__Excerpt provided__:
══════════

Open JonathonAnderson opened this issue 1 year ago • 1 comments

Terraform Version

Terraform v1.8.3

Use Cases

The use case for this feature request is to allow resources output from one iteration of a module to be used as input to other iterations of the module.

Normally, when you try to make the output of a module an input to the some module, you get this error...   Error: Cycle: module.a.var.input (expand), module.a (close) because module.a.var.input -> module.a -> module.a.var.input

This makes sense when there is only one iteration of the module, but with multiple iterations the following scenario is valid

module.a["one"].input -> module.a["two"]

This would really be determined by what resources are needed within the module

resource new_resource demo {
    property = module.a[var.module-to-reference].some-output.value
}

So the graph could be determined by looking at

module.a["one"].resource.demo -> module.a["two"].some-output.value or module.a["one"] -> module.a["two"]

This would be especially useful where one might have a core set of resources that is only referenced by other groups of resources. For example, in Azure I might have a core resource group with a primary vnet. I want to peer it to another vnet in another resource group. The peering is nested under the resource group module.

══════════

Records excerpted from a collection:
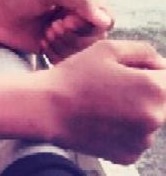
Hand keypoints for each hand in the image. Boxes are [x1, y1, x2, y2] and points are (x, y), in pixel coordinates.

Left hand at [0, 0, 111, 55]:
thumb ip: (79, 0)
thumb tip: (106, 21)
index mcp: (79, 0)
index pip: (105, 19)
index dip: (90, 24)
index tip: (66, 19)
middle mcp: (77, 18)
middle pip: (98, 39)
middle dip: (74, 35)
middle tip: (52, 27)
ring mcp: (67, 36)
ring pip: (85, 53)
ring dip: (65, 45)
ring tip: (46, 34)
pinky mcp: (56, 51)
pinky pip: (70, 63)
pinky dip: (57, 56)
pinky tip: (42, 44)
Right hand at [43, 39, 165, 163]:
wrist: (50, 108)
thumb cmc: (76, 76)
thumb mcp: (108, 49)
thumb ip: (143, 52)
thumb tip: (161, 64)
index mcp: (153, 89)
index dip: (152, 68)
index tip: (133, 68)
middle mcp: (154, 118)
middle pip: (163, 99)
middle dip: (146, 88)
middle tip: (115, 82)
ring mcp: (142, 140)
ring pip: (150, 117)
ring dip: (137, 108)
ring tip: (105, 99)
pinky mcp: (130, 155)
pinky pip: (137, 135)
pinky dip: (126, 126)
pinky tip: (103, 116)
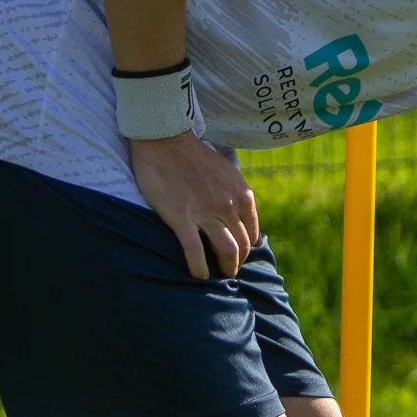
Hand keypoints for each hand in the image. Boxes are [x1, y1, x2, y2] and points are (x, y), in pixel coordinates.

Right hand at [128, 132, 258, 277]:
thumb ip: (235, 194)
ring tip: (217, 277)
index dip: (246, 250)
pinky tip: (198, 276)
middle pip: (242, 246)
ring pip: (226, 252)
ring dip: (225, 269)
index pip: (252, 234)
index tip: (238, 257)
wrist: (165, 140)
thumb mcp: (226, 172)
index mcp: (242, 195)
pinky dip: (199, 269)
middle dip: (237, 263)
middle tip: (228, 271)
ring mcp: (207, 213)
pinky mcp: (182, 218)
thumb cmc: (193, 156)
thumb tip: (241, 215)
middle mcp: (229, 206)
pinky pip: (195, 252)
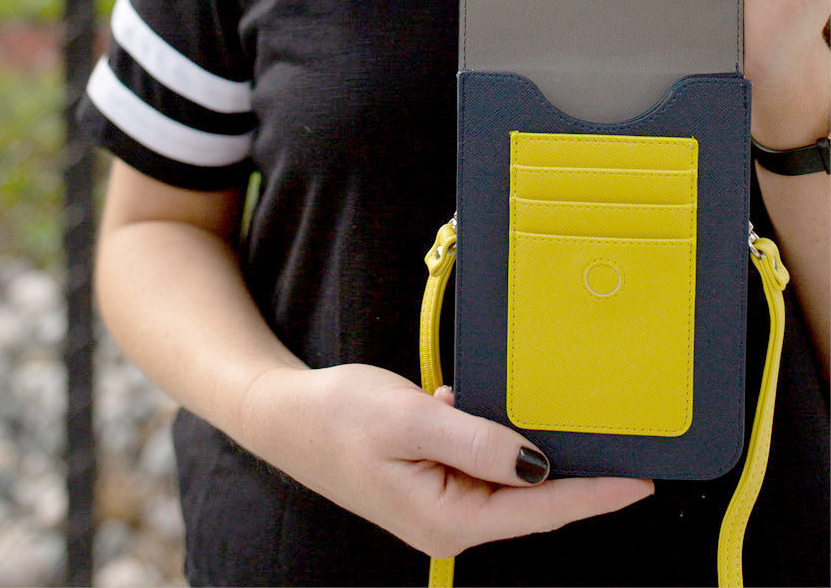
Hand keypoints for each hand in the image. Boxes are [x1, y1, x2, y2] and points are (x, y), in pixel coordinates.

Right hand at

══════════

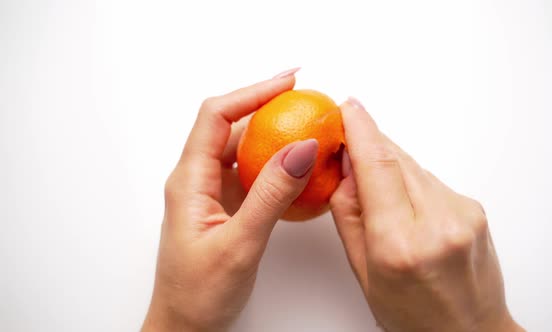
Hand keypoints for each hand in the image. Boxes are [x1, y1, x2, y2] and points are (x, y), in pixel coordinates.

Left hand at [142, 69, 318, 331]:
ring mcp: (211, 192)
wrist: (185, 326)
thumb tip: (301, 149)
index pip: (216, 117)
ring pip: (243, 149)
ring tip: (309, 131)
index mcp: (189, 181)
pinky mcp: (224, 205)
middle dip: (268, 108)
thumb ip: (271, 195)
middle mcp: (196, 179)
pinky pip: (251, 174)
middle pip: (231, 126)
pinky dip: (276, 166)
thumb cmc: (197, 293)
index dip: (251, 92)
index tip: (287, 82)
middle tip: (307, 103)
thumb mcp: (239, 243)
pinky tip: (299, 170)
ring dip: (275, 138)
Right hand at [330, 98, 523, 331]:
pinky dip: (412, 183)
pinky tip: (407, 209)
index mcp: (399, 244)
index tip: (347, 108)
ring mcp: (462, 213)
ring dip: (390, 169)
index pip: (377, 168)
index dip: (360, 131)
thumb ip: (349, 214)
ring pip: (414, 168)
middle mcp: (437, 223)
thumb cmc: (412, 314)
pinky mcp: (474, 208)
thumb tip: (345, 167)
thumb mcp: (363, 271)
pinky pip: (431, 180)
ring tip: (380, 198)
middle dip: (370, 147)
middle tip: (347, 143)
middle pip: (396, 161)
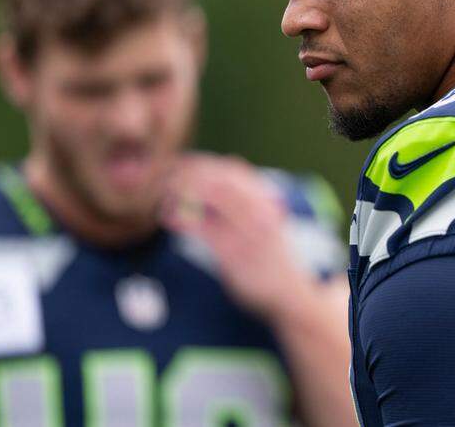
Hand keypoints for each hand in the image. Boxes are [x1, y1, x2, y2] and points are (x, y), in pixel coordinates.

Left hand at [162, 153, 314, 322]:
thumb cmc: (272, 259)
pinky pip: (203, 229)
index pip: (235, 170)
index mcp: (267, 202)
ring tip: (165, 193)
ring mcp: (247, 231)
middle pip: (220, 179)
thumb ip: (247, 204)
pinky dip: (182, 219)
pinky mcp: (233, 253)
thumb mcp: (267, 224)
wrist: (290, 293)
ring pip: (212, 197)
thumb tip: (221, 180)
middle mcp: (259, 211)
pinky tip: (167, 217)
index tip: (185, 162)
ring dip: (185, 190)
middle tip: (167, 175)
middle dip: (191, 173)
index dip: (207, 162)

══════════

__Task description__: List every dependency chain in the Terraform feature request that is written with the "->" arrow.

__Reply__:
- module.a.var.input -> module.a -> module.a.var.input
- module.a["one"].input -> module.a["two"]
- module.a["one"].resource.demo -> module.a["two"].some-output.value
- module.a["one"] -> module.a["two"]